Aktivitas PKBM Bina Insani di Muncang Dipertanyakan, Warga Soroti Data Siswa dan Dana BOSP 2026
Lebak Banten,mitrapolri.info-PKBM Bina Insani yang berlokasi di Kecamatan Muncang, Kabupaten Lebak menjadi sorotan warga setelah muncul dugaan tidak adanya kegiatan belajar mengajar (KBM) pada tahun 2026.
Berdasarkan keterangan sejumlah narasumber warga di Kecamatan Muncang, hingga saat ini aktivitas pembelajaran di PKBM tersebut dinilai tidak terlihat berjalan sebagaimana mestinya. Warga menyebut, dalam beberapa tahun ke belakang memang sempat ada kegiatan belajar, namun peserta yang hadir sangat sedikit.
“Kalau dulu memang pernah ada kegiatan, tapi yang datang bisa dihitung jari. Sekarang tahun 2026 ini setahu kami tidak ada kegiatan belajar mengajar,” ujar salah seorang warga yang meminta identitasnya tidak dipublikasikan, Selasa (12/5/2026).
Sorotan warga muncul karena berdasarkan data Dapodik, jumlah peserta didik yang tercatat di PKBM Bina Insani cukup besar, yakni sebanyak 268 siswa. Sementara data penerima bantuan operasional menunjukkan peserta didik untuk program Paket B sebanyak 38 siswa dan Paket C sebanyak 111 siswa.
Dengan jumlah tersebut, total anggaran BOSP yang tercatat mencapai Rp236.800.000. Besarnya anggaran ini menimbulkan pertanyaan di kalangan masyarakat terkait realisasi penggunaan dana tersebut.

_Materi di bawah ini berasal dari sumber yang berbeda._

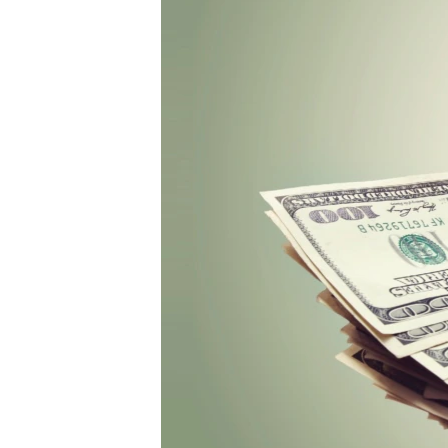
МУЛЬТИМЕДІА
ФОТО
СПЕЦПРОЄКТИ
ПОДКАСТИ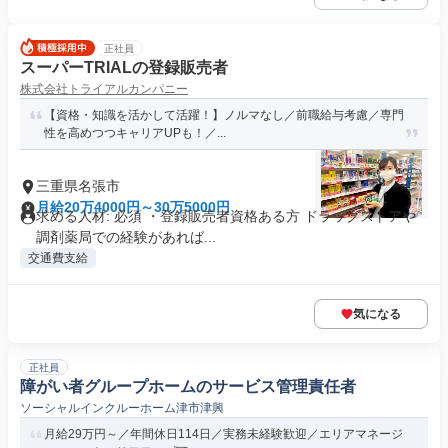
正社員
スーパーTRIALの登録販売者
株式会社トライアルカンパニー
【資格・知識を活かして活躍！】ノルマなし／前職給与考慮／専⾨
性を⾼めつつキャリアUPも！／...
三重県名張市
月給20万4000円～30万5000円
求める人材: 必須 ・登録販売者資格ある方 ドラッグストアや
調剤薬局での経験があれば...
交通費支給
気になる
正社員
障がい者グループホームのサービス管理責任者
ソーシャルインクルーホーム津市津興
月給29万円～／年間休日114日／実務未経験歓迎／エリアマネージ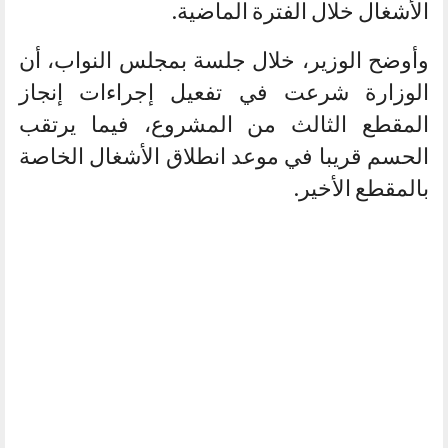
الأشغال خلال الفترة الماضية.
وأوضح الوزير، خلال جلسة بمجلس النواب، أن
الوزارة شرعت في تفعيل إجراءات إنجاز
المقطع الثالث من المشروع، فيما يرتقب
الحسم قريبا في موعد انطلاق الأشغال الخاصة
بالمقطع الأخير.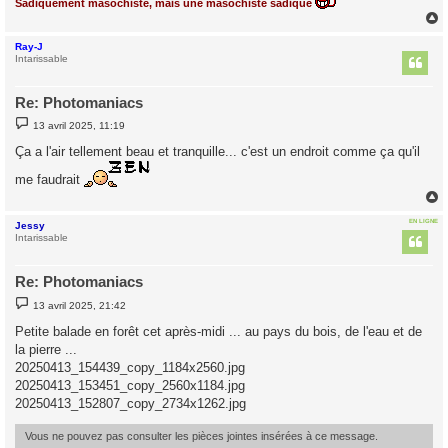
Sadiquement masochiste, mais une masochiste sadique
Ray-J
t
Intarissable
Re: Photomaniacs
M
13 avril 2025, 11:19
e
s
Ça a l'air tellement beau et tranquille... c'est un endroit comme ça qu'il
s
a
me faudrait
g
e
EN LIGNE
Jessy
t
Intarissable
Re: Photomaniacs
M
13 avril 2025, 21:42
e
s
Petite balade en forêt cet après-midi ... au pays du bois, de l'eau et de
s
la pierre ...
a
g
20250413_154439_copy_1184x2560.jpg
e
20250413_153451_copy_2560x1184.jpg
20250413_152807_copy_2734x1262.jpg
Vous ne pouvez pas consulter les pièces jointes insérées à ce message.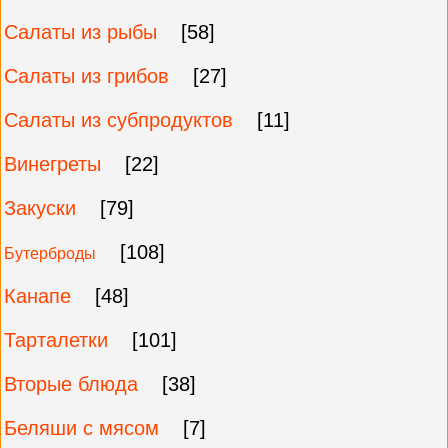
Салаты из рыбы
[58]
Салаты из грибов
[27]
Салаты из субпродуктов
[11]
Винегреты
[22]
Закуски
[79]
[108]
Бутерброды
Канапе
[48]
Тарталетки
[101]
Вторые блюда
[38]
Беляши с мясом
[7]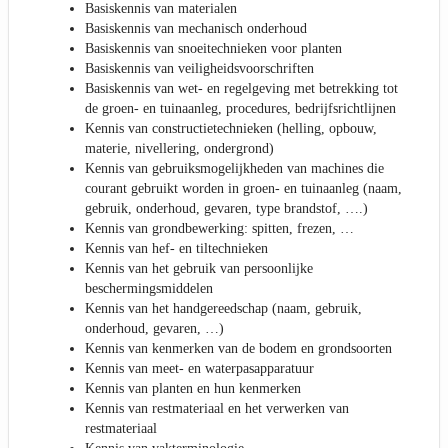
Basiskennis van materialen
Basiskennis van mechanisch onderhoud
Basiskennis van snoeitechnieken voor planten
Basiskennis van veiligheidsvoorschriften
Basiskennis van wet- en regelgeving met betrekking tot
de groen- en tuinaanleg, procedures, bedrijfsrichtlijnen
Kennis van constructietechnieken (helling, opbouw,
materie, nivellering, ondergrond)
Kennis van gebruiksmogelijkheden van machines die
courant gebruikt worden in groen- en tuinaanleg (naam,
gebruik, onderhoud, gevaren, type brandstof, ….)
Kennis van grondbewerking: spitten, frezen, …
Kennis van hef- en tiltechnieken
Kennis van het gebruik van persoonlijke
beschermingsmiddelen
Kennis van het handgereedschap (naam, gebruik,
onderhoud, gevaren, …)
Kennis van kenmerken van de bodem en grondsoorten
Kennis van meet- en waterpasapparatuur
Kennis van planten en hun kenmerken
Kennis van restmateriaal en het verwerken van
restmateriaal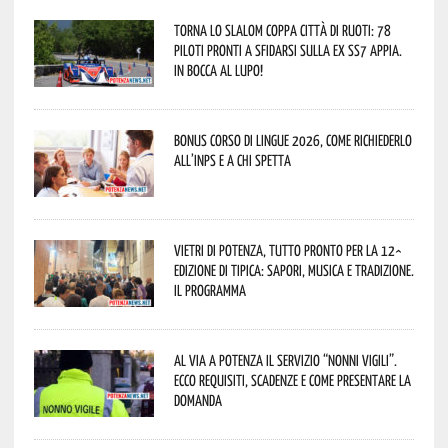
Torna lo Slalom Coppa Città di Ruoti: 78
piloti pronti a sfidarsi sulla ex SS7 Appia.
In bocca al lupo!
Bonus corso di lingue 2026, come richiederlo
all’INPS e a chi spetta
Vietri di Potenza, tutto pronto per la 12^
Edizione di Tipica: sapori, musica e tradizione.
Il programma
Al via a Potenza il servizio “Nonni Vigili”.
Ecco requisiti, scadenze e come presentare la
domanda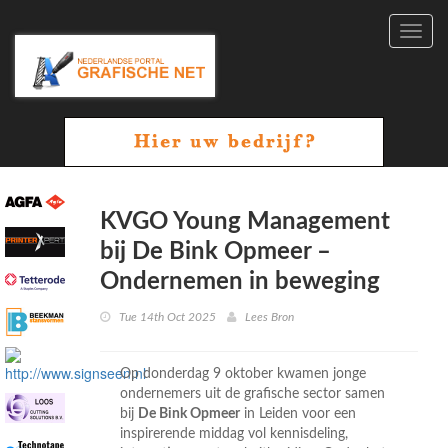
Toggl
navig
KVGO Young Management
bij De Bink Opmeer –
Ondernemen in beweging
Tue 14th Oct 2025
Lees Bron
Op donderdag 9 oktober kwamen jonge
ondernemers uit de grafische sector samen
bij
De Bink Opmeer
in Leiden voor een
inspirerende middag vol kennisdeling,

Warga mempertanyakan apakah anggaran BOSP telah digunakan sesuai peruntukannya untuk mendukung kegiatan pendidikan warga belajar, mengingat menurut pengakuan mereka, aktivitas pembelajaran di lapangan nyaris tidak terlihat.
Tim awak media telah berupaya melakukan konfirmasi langsung ke pihak PKBM Bina Insani dengan mendatangi lokasi guna meminta penjelasan. Namun saat didatangi, pihak pengelola tidak berhasil ditemui.
Upaya konfirmasi kemudian dilanjutkan melalui pesan WhatsApp untuk meminta klarifikasi terkait kegiatan KBM dan penggunaan dana BOSP tahun 2026. Hingga berita ini ditayangkan, pihak PKBM Bina Insani belum memberikan tanggapan atau jawaban resmi.
Masyarakat berharap pihak terkait, termasuk dinas pendidikan dan instansi pengawas, dapat menindaklanjuti persoalan tersebut agar ada kejelasan mengenai pelaksanaan kegiatan belajar mengajar serta penggunaan anggaran negara yang dialokasikan untuk pendidikan masyarakat.